What you need to do
1) Copy the post on counting word for word, beginning at the words "1. Origins and" and stopping after "form of counting.".
2) Write the next part of the post on counting, picking up after its last sentence.

Tuesday, May 15, 2012

Counting

(Intermittent, indeed)

Counting.  What could be simpler?  Well ...

1. Origins and speculation

Counting is older than humanity.  Other primates can count, birds can count and elephants can count.  There are even claims that some insects can count.  How would we know?  Suppose an animal sees three tasty treats put behind a screen, and then two taken away from behind it.  An animal that makes a beeline for the remaining treat, but acts indifferent if all three have been taken away instead, can plausibly be said to have some form of counting.

There's clear survival value in being able to reckon in this way.  If I'm being chased by four wolves and I only see three at the moment, I should be wary.  If I see four run off looking interested in something else, I can probably go back to whatever it was I was doing.

How would a counting ability work?  Totally speculating here, I could imagine having some supply of "markers" in short term memory, which could be mentally placed in some collection of notional locations.    Even a small number of markers and locations would be useful.  If I have three markers, a "visible" location and a "hidden" location, I can track the tasty treats in the first example.  As each treat is hidden, the marker-tracking system puts a marker in the hidden location.  As each is taken out, it goes to the visible location, or is freed up for future use if the if the treat is taken away in real life.  If there's still a marker in the hidden location, I can expect a treat.

This is all handwaving over what a marker or a location might be, or how to make and dissolve the associations between markers and treats, and between the "hidden" mental location and the area behind the experimenter's screen.  Nonetheless, there are testable hypotheses to be made here.  For example, does the subject still respond appropriately if there are two separate screened areas, or seven, or twenty?  Suppose there are two kinds of objects: tasty treats and something useless.  Does the subject behave differently if there is one treat left instead of one useless object?  How many objects can the subject keep track of?

The results would put limits on how many markers, or locations, or kinds of markers there might be.  They wouldn't rule out other explanations, like some sort of purely symbolic approach, but an artful experimenter ought to be able to come up with scenarios that would make one or the other explanation more or less plausible.  I'm certain that people have done just that, but more carefully and thoroughly than what I've described.

If you're thinking this doesn't quite seem to match up with what pops into your head when you think "counting", you'd be right.  Counting as we normally think of it, "one, two, three, four, ... thirty-nine, forty, forty-one ... five thousand nine hundred and thirty-seven, five thousand nine hundred and thirty-eight ..." is a different beast.  A markers-and-locations scheme is limited by the number of markers.  Counting with a number system requires a small set of symbols and a small set of rules.  With those, you can count until you get tired, so long as your number system tells you how to add one more.  Your supply of numbers is still finite -- no one can count from a million random digits to the number after that -- but it's orders of magnitude larger.

Source data
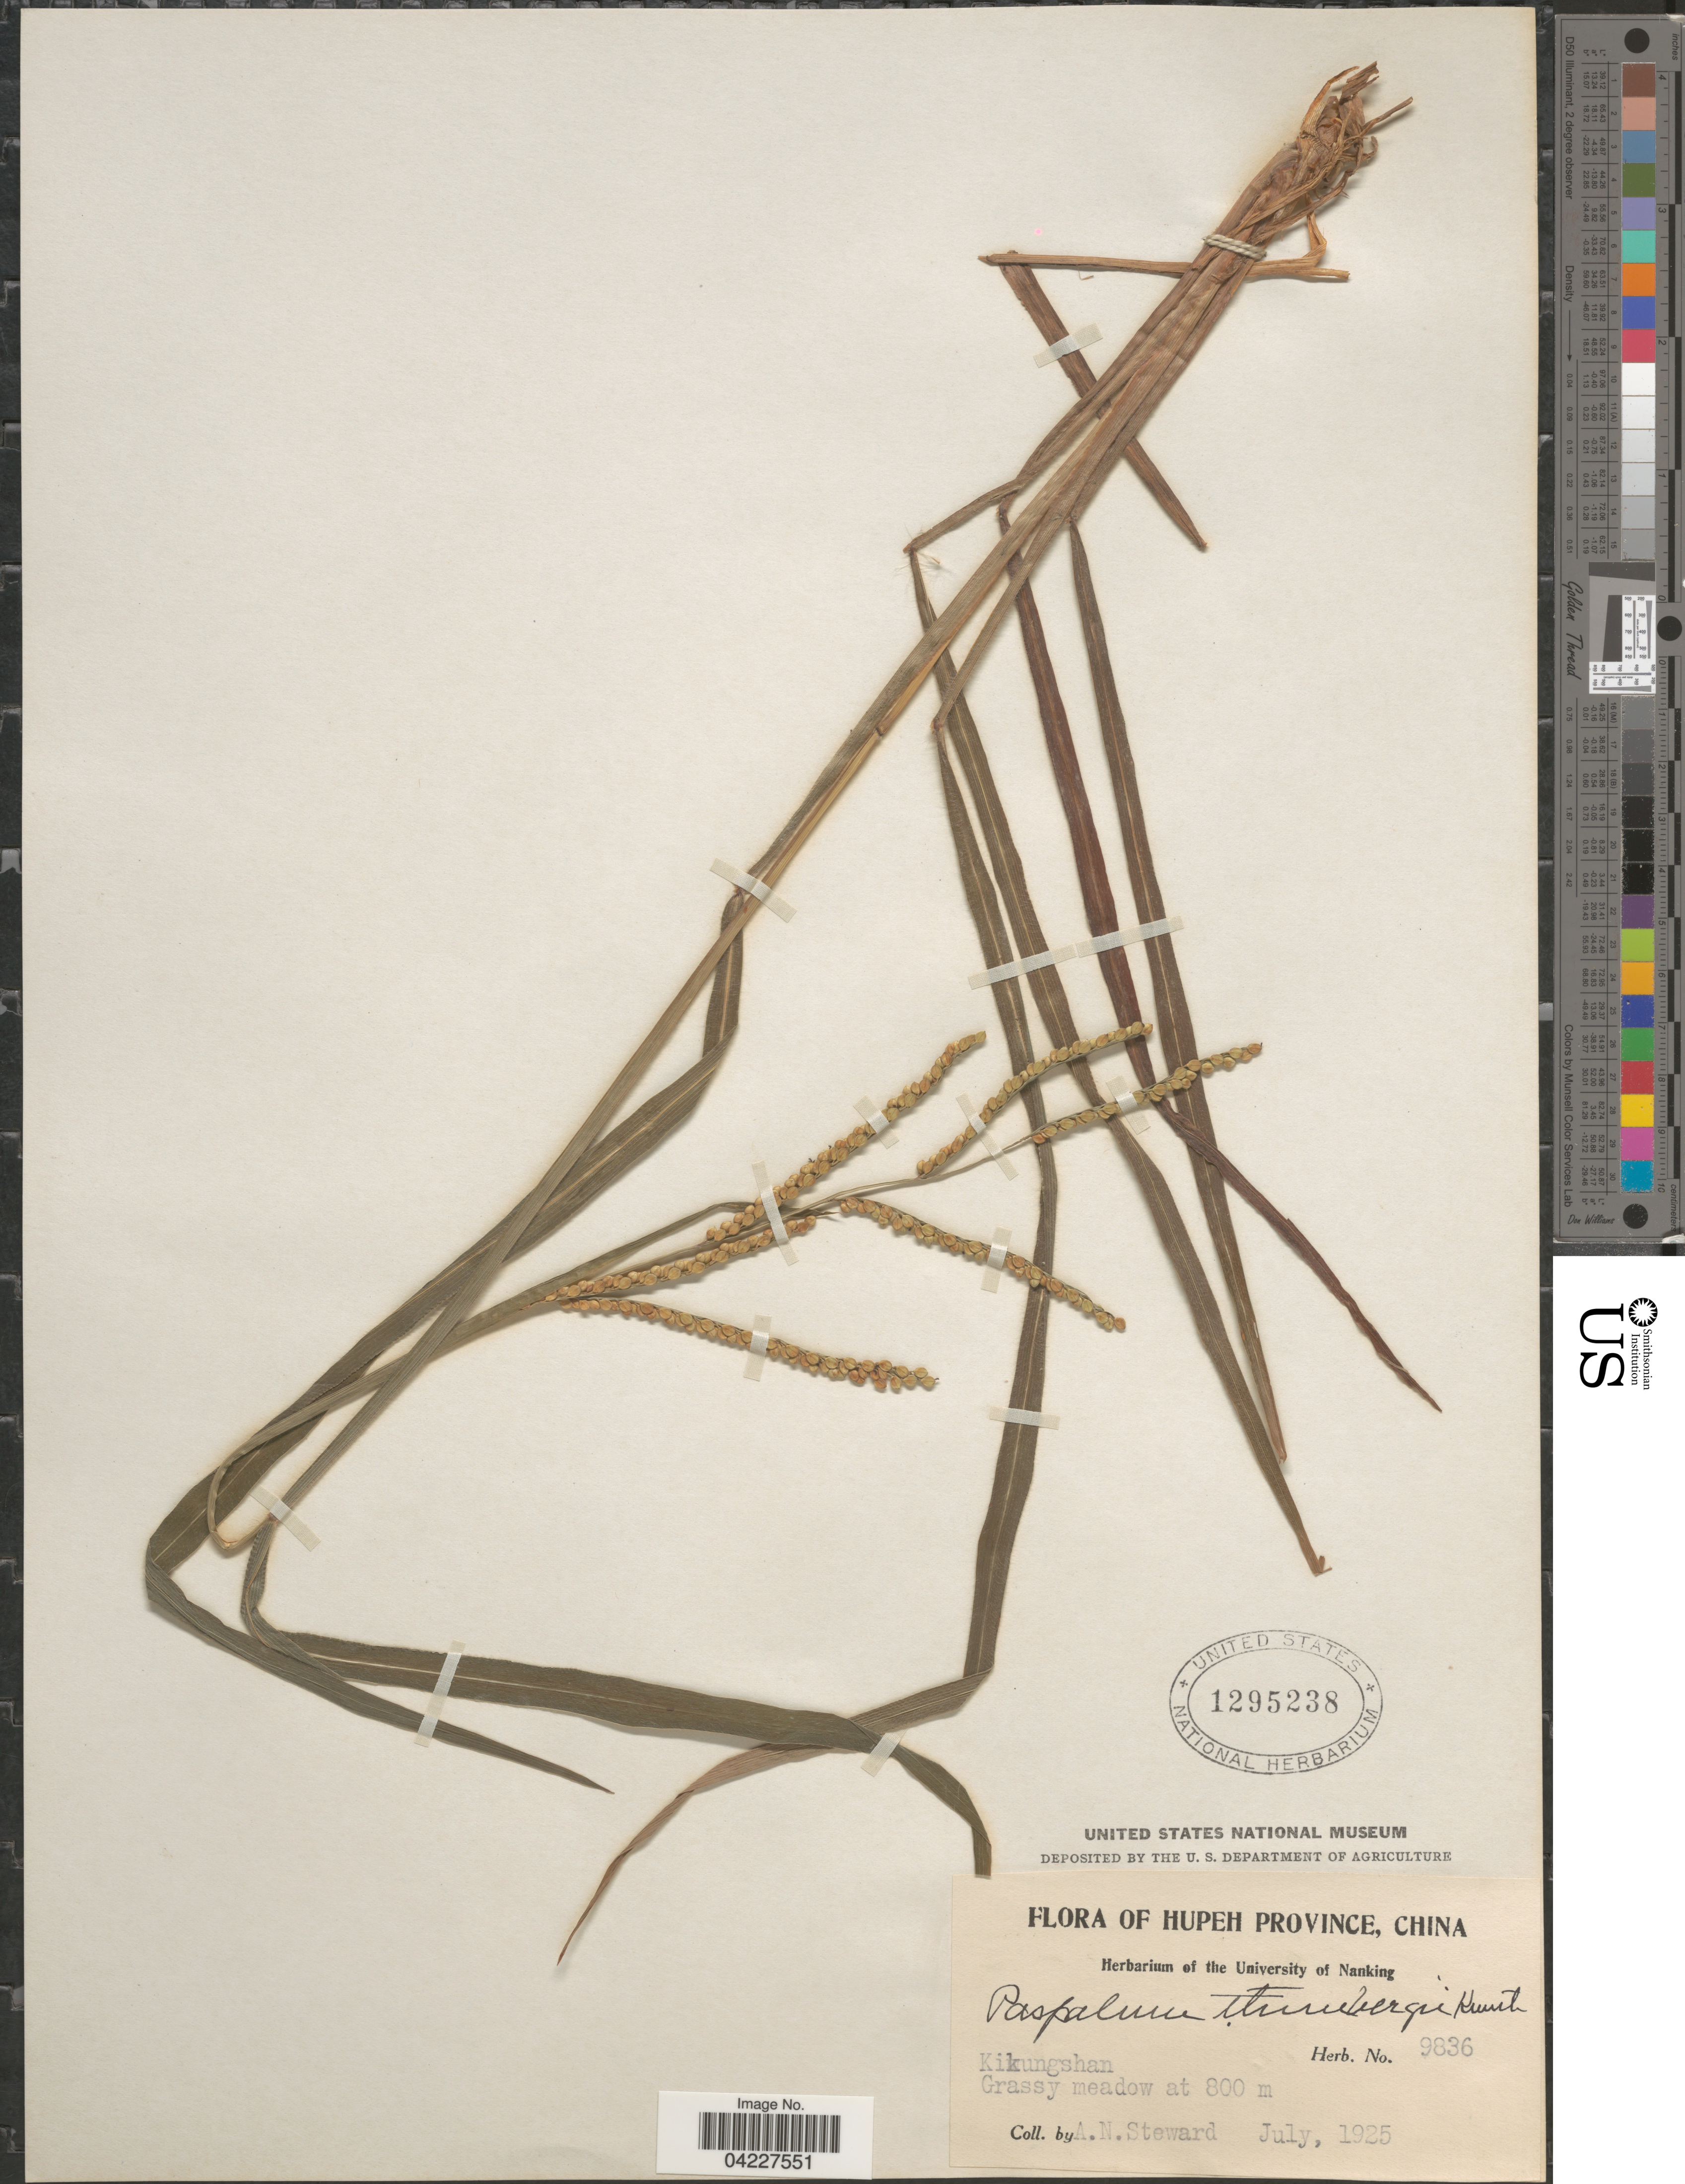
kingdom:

The answers
1)
1. Origins and speculation

Counting is older than humanity.  Other primates can count, birds can count and elephants can count.  There are even claims that some insects can count.  How would we know?  Suppose an animal sees three tasty treats put behind a screen, and then two taken away from behind it.  An animal that makes a beeline for the remaining treat, but acts indifferent if all three have been taken away instead, can plausibly be said to have some form of counting.

2)
This more familiar notion of number is probably much rarer in the animal world.   It's much more closely akin to language, though it's at least logically possible to have a number system without having a fully-developed language.  It's also possible, and I'd think highly likely, that we and any other animals that can count digitally also have a markers-and-locations style capability.  A toddler who hasn't yet mastered counting to a hundred can still track objects behind screens.

2. The mathematicians arrive

Number theory is one of the oldest branches of mathematics.  Pythagoras studied numbers extensively, trying to uncover the mystic harmonies of the universe.  Archimedes showed how to construct ridiculously large numbers, large enough to, say, number the grains of sand on a beach, or even how many it would take to fill the universe as he knew it.  Pascal, Fermat, Euler, Gauss ... all of these and many more had interesting things to say about numbers, but for my money it was Georg Cantor who got deepest into the question of "what is number"?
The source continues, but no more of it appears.